Dolayısıyla değişen düzen ve global dinamiklerin yarattığı uyum sağlayamama anksiyetesi, yaş alanlarda eski günlere nostalji ve milli değerleri arama ve sürdürme eğilimde olmalarını sağlıyor. Yaş alanların yeniliklere yetişememe kaygısı markalar için de deneyimde önemli bir rehberlik etme ve kitlesini yönlendirme fırsatını doğuruyor…
Orta yaşlılar sosyal medyada buluşuyor
Araştırma verileri gösteriyor ki ileri yaştaki tüketiciler internette daha az vakit geçiriyor.

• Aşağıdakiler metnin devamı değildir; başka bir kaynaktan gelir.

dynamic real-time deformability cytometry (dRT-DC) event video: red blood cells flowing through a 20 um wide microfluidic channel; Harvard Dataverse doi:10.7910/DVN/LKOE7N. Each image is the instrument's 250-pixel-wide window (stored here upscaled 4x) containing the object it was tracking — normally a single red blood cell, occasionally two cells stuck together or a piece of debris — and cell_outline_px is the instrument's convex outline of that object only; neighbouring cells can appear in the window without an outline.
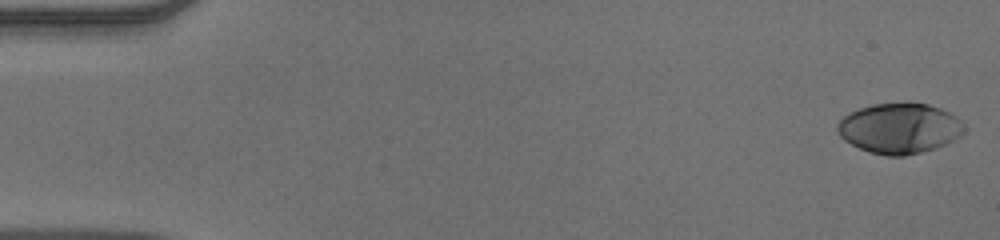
{"species": "human", "species_latin": "Homo sapiens", "temperature_condition": "warm", "stored_images_in_passage": 52, "camera_frame_rate_fps": 3000, "um_per_image_px": 0.085, "donor": {"sex": "male"}, "frame": {"image": 1, "passage_image": 1, "time_ms": 0.0, "image_size_px": [1000, 240], "cell_outline_px": [[964, 132], [960, 136], [944, 144], [920, 152], [904, 156], [884, 156], [868, 152], [844, 140], [840, 136], [836, 128], [836, 124], [848, 112], [872, 104], [928, 104], [940, 108], [956, 116], [960, 120], [964, 128]], "centroid_in_image_um": [76.41, 10.92], "position_along_channel_um": 8.6, "area_um2": 36.82}}
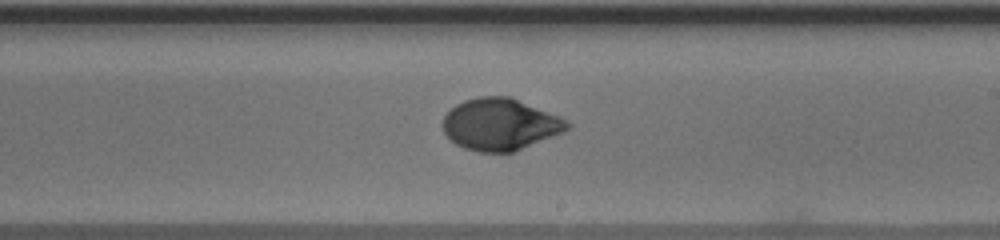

Erkekler hem kadınlara göre internette daha fazla zaman geçiriyor hem de düzenli kullandıkları sosyal medya kanalları daha fazla… Bir ortalama üzerinden ifade edilecek olursa Türkiye’de 35 yaş ve üzeri internet kullanıcılarının yüzde 42’si günde 3 saatin üzerinde internette vakit geçiriyor…
Sosyal medya kullanım alışkanlıklarına bakıldığında ise Instagram ve YouTube, Facebook’u geride bırakarak zirvede yer alıyor. 45-55 yaş aralığındaki sosyal medya kullanıcıları arasında yüzde 71’le Instagram zirvedeyken 55 yaş üzeri kullanıcıların göz bebeği yüzde 49’la Facebook olarak rapora yansıyor…
Aralarındaki en genç sosyal medya platformu olan TikTok ise bu grup arasında yüzde 16 ile en az kullanılan platform olarak karşımıza çıkıyor.
55 yaş üstü Exxen’de
Ücretli üyelikler gittikçe artıyor. Streaming platformları arasındaki rekabet de elbette kızışıyor. İşin bir de bu platformlar aracılığıyla hedef kitlesinin karşısına çıkmak isteyen markalar boyutu var. Peki, hangi yaş grubu hangi streaming platformunda daha çok vakit geçiriyor?
Spotify, YouTube Premium ve Netflix orta yaşın sahip oldukları üyeliklerde ilk sıralarda yer alıyor. Exxen sahipliği ise metropol ve 55 yaş üstündekilerde belirgin biçimde öne çıkıyor.
“Bana problemle değil çözümle gel”
Tüketiciler için teknoloji markası tanımı “hayatı kolaylaştırma” zeminine oturduğundan, bu tanıma bilgisayar, akıllı telefon, elektronik aksesuarlar ve yazılım ürünleri sağlayan tüketici elektroniği markalarının yanında beyaz eşya ve küçük ev aletleri markaları da giriyor. Teknoloji markası denildiğinde tüketicilerin aklına kalite ve güven geliyor. Bir markanın teknoloji markası mertebesine erişebilmesi için ihtiyaca yönelik hem donanım hem de yazılım yönünden kaliteli ve sağlam ürünler sunması gerekiyor.
Bunun yanı sıra hedef kitlesinin gönlünü çalmak isteyen markalar, kullanıcısına uzun süreli ürün garantisi ve ürün performansından memnuniyetsizlik durumunda değişim kolaylığı sağlamalı. Kullanıcısının çıkarlarını koruyan ve zorluklar karşısında küçük hesapların peşinde olmadan, desteğe hazır bulunan profesyonel bir marka imajı, teknoloji markalarının tüketicilerde güven sağlaması açısından oldukça kritik öneme sahip.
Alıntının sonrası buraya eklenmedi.